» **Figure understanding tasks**
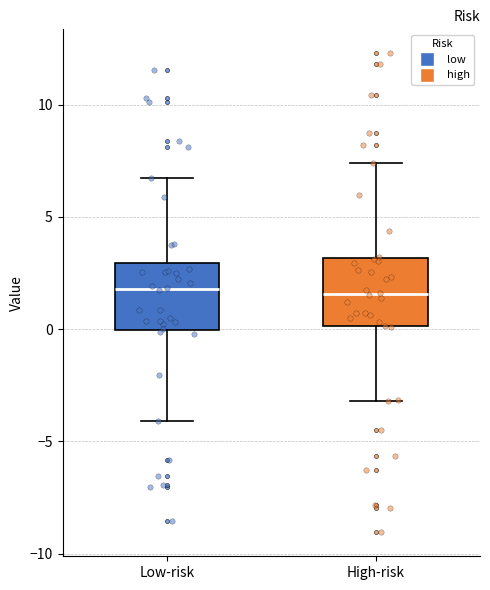

Reading left to right, read every box against the y-axis: the position of its median line, the range the box covers, and the ends of its whiskers. The values are not printed on the chart, so give them approximately, as read against the axis.

Low-risk: median 2.0, box 0.0 to 3.0, whiskers -4.0 to 6.5
High-risk: median 1.5, box 0.0 to 3.0, whiskers -3.0 to 7.5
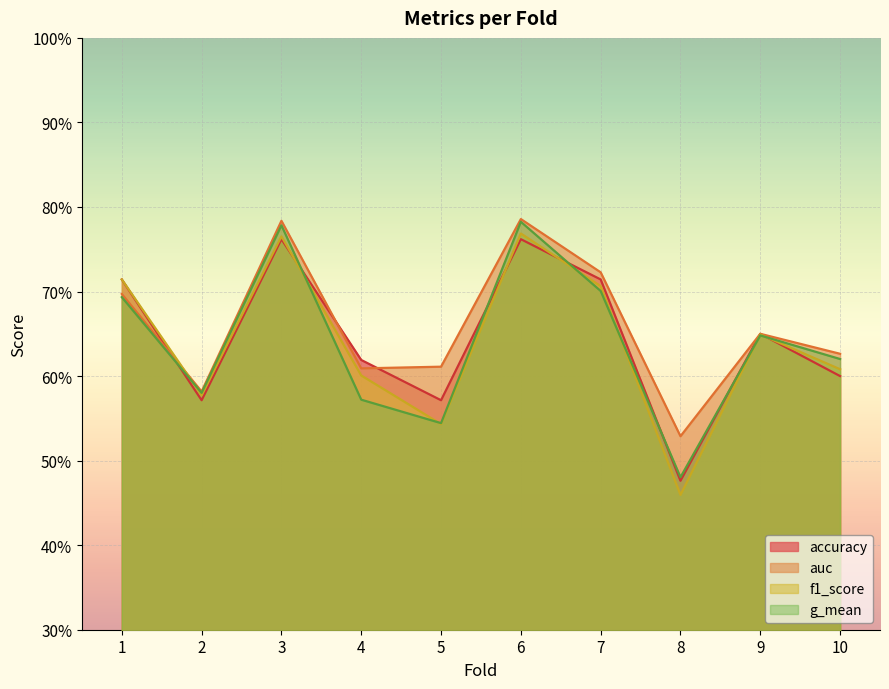

True or false: auc and f1_score cross at least once.

True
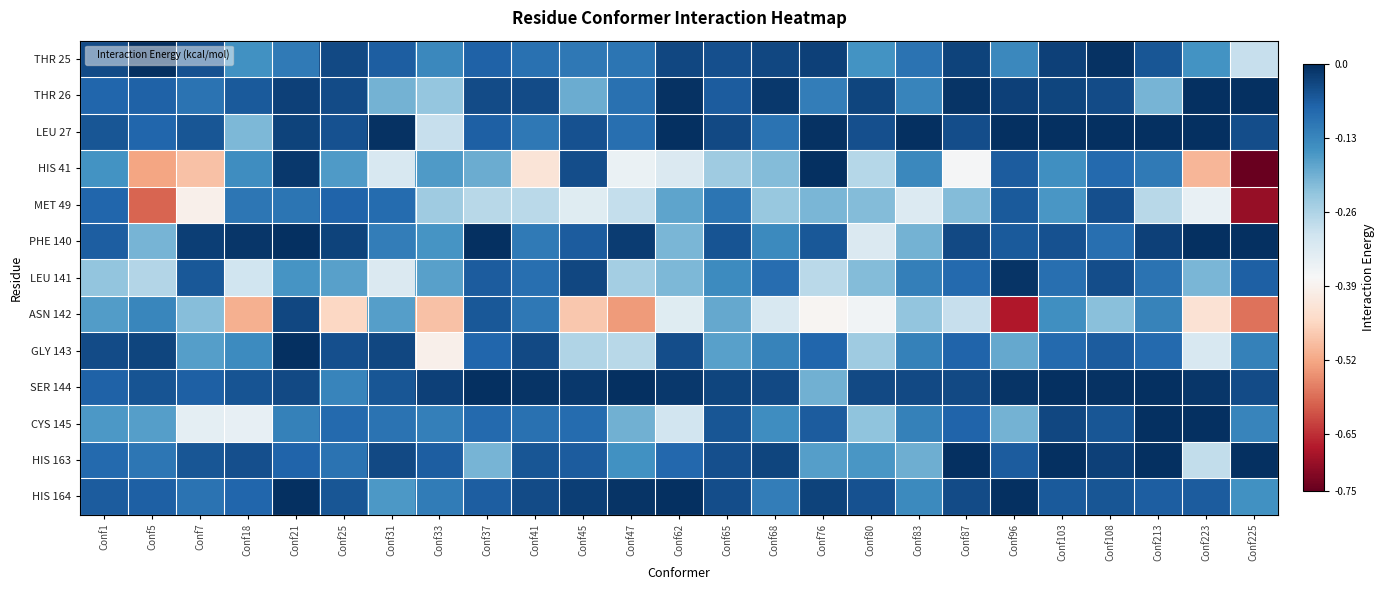

Rank the series at Conf65 from highest to lowest value.

SER 144, LEU 27, HIS 164, HIS 163, THR 25, PHE 140, CYS 145, THR 26, MET 49, LEU 141, GLY 143, ASN 142, HIS 41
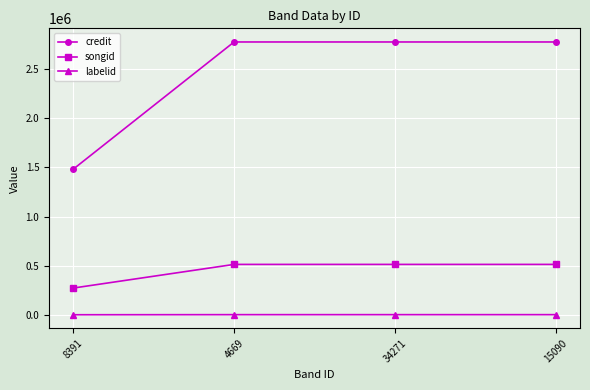

What is the sum of all credit values?

9817311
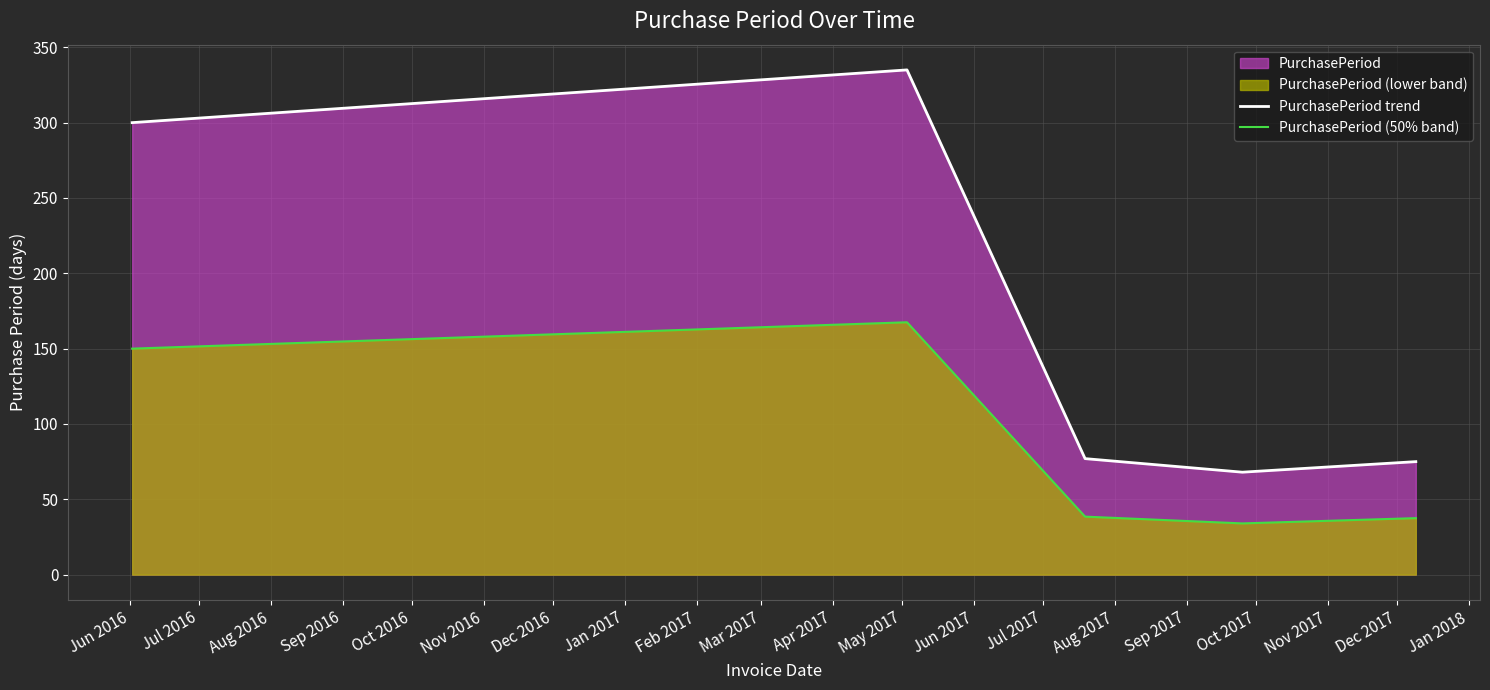

Which series has the largest range (max minus min)?

PurchasePeriod trend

» **Required action**
Rewrite all of the lines above, putting "dataset" in place of "series" and keeping everything else unchanged. Leave the pictures out.

» **Completed exercise**
Reading left to right, read every box against the y-axis: the position of its median line, the range the box covers, and the ends of its whiskers. The values are not printed on the chart, so give them approximately, as read against the axis.

Low-risk: median 2.0, box 0.0 to 3.0, whiskers -4.0 to 6.5
High-risk: median 1.5, box 0.0 to 3.0, whiskers -3.0 to 7.5

True or false: auc and f1_score cross at least once.

True

Rank the dataset at Conf65 from highest to lowest value.

SER 144, LEU 27, HIS 164, HIS 163, THR 25, PHE 140, CYS 145, THR 26, MET 49, LEU 141, GLY 143, ASN 142, HIS 41

What is the sum of all credit values?

9817311

Which dataset has the largest range (max minus min)?

PurchasePeriod trend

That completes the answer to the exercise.